Néanmoins, permettez-moi de considérer que vous devez être la fameuse exception qui confirme la règle. Car non, la joie de vivre n’est pas la norme au travail, à tout le moins au Canada. J’en veux pour preuve, s’il en faut vraiment une, la toute dernière étude «State of the Global Workplace: 2023 Report» du cabinet-conseil en management Gallup.
Ce rapport annuel donne le pouls des organisations à l’échelle de la planète, et en particulier au Canada. Il permet de se faire une juste idée de leur état de santé. Et le moins qu’on puisse dire, c’est que les organisations canadiennes ne sont pas, en général, en pleine forme. Loin de là.
– Une motivation qui laisse à désirer. Seulement 21% des Canadiens se sentent engagés envers leur travail. Quant aux autres, soit ils travaillent juste pour la paie (62%), soit ils sont totalement désengagés (17%), et cherchent ailleurs une job plus tripante, parfois même sur leurs heures de travail.
– Parmi les plus stressés du monde. 56% des Canadiens se disent stressés «la majeure partie de la journée» au travail. Ce pourcentage est parmi les plus élevés du monde, le record revenant à la Turquie (68%), suivie par le Liban (67%) et par la Grèce (60%). En guise de comparaison, la Chine affiche un pourcentage de 55%.
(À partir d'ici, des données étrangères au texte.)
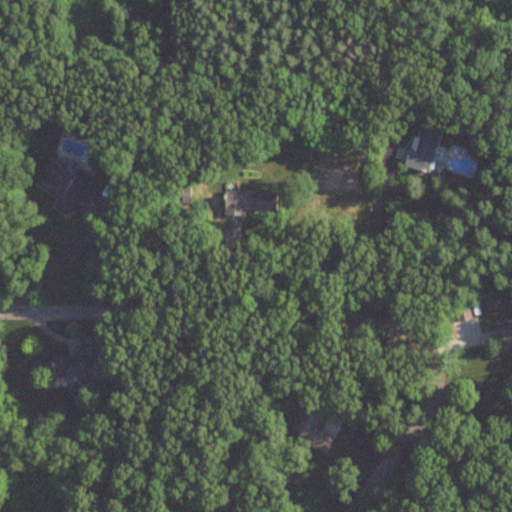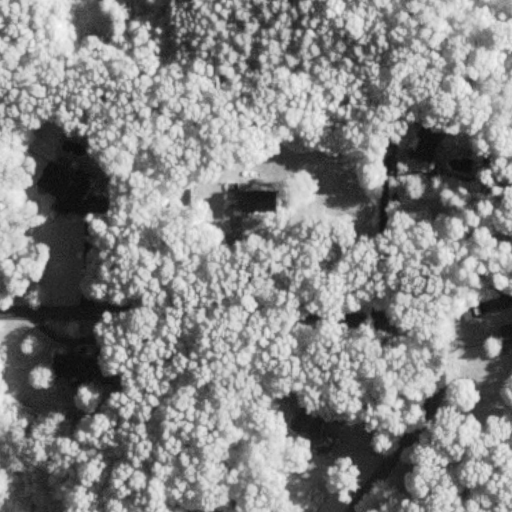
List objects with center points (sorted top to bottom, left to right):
building: (423, 145)
building: (63, 186)
building: (249, 202)
road: (382, 236)
road: (91, 260)
road: (314, 319)
building: (505, 333)
building: (78, 367)
building: (312, 423)
road: (463, 455)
– 1 Canadien sur 6 est en colère au travail. Le rapport montre que 17% des Canadiens se disent carrément en colère «la majeure partie de la journée» au travail. Ce pourcentage grimpe à 20% pour ceux qui ont moins de 40 ans, ce qui tend à montrer que les employés en début et en milieu de carrière sont ceux qui vivent le plus de frustrations professionnelles: difficultés à concilier travail et vie privée; rémunération qui n’est pas à la hauteur de leurs attentes; évolution de carrière moins rapide que prévu; etc.
– 3 Canadiens sur 5 veulent changer de job. 60% des salariés canadiens sondés disent qu’en ce moment même, c’est un bon moment pour changer de job. Là encore, c’est un des pourcentages les plus élevés du monde, le podium étant composé du Koweit (84%), du Mali (73%) ainsi que du Laos et du Danemark (tous deux 70%). À noter, par ailleurs, que 56% des Canadiens âgés de moins de 40 ans avouent, sous le couvert de l’anonymat, qu’ils sont activement à la recherche d’un nouvel emploi. Et que ce pourcentage est de 44% pour les seuls gestionnaires: ça signifie que si vous comptez 5 gestionnaires dans votre organisation, il y en a aujourd’hui 2 qui sont en train de regarder ailleurs dans l’espoir que l’herbe y sera plus verte!
Tout ça, Marc-André, m’amène à croire que votre organisation doit être un véritable bijou, ou bien que votre information concernant l’état d’esprit actuel des employés ne reflète pas totalement la vérité. Quoi qu’il en soit, la conclusion saute aux yeux, me semble-t-il: employeurs, prenez le plus grand soin de vos employés, car ils ne vont pas bien! Oui, n’attendez pas que la situation s’aggrave davantage et que tout ça vous pète au visage. Il en va sûrement de la pérennité de votre organisation. Ni plus ni moins.
En passant, le penseur chinois Mencius a dit dans «Le Livre des livres»: «La bienveillance est sur le chemin du devoir».